§ DATA FOR ANALYSIS
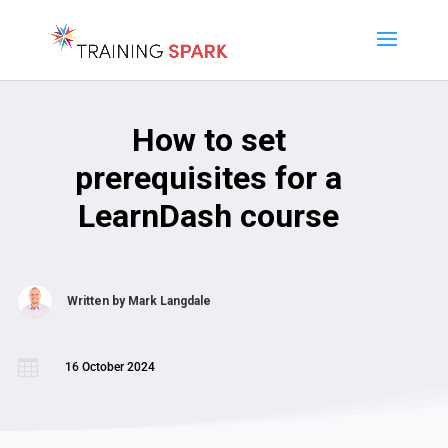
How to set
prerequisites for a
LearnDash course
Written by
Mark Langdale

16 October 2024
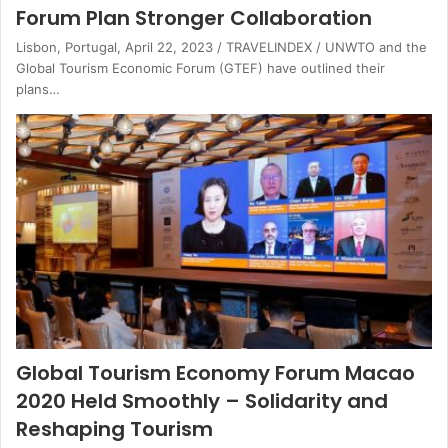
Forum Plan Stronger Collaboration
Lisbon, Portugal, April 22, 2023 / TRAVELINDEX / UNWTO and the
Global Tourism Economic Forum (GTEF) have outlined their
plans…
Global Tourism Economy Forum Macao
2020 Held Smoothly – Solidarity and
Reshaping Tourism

* * *

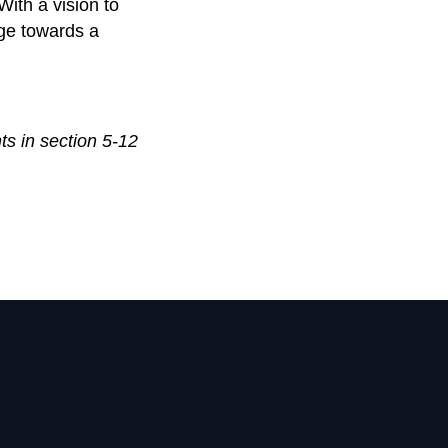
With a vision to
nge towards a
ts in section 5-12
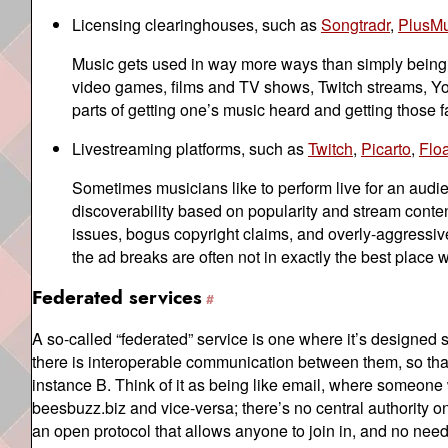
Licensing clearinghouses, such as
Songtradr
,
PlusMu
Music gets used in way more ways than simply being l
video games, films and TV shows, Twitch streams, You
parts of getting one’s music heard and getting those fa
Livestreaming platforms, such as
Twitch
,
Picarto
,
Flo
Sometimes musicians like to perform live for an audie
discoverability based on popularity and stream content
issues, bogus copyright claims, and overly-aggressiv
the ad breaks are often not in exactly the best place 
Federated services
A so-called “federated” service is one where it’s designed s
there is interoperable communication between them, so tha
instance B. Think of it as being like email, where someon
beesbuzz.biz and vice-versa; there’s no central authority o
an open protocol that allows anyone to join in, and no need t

§ ACTION ITEM
Reproduce, word for word, the stretch of the rows above from the line containing "Forum Plan Stronger Collaboration" through the line containing "Reshaping Tourism".

§ OUTPUT OF THE TASK
Forum Plan Stronger Collaboration
Lisbon, Portugal, April 22, 2023 / TRAVELINDEX / UNWTO and the
Global Tourism Economic Forum (GTEF) have outlined their
plans…
Global Tourism Economy Forum Macao
2020 Held Smoothly – Solidarity and
Reshaping Tourism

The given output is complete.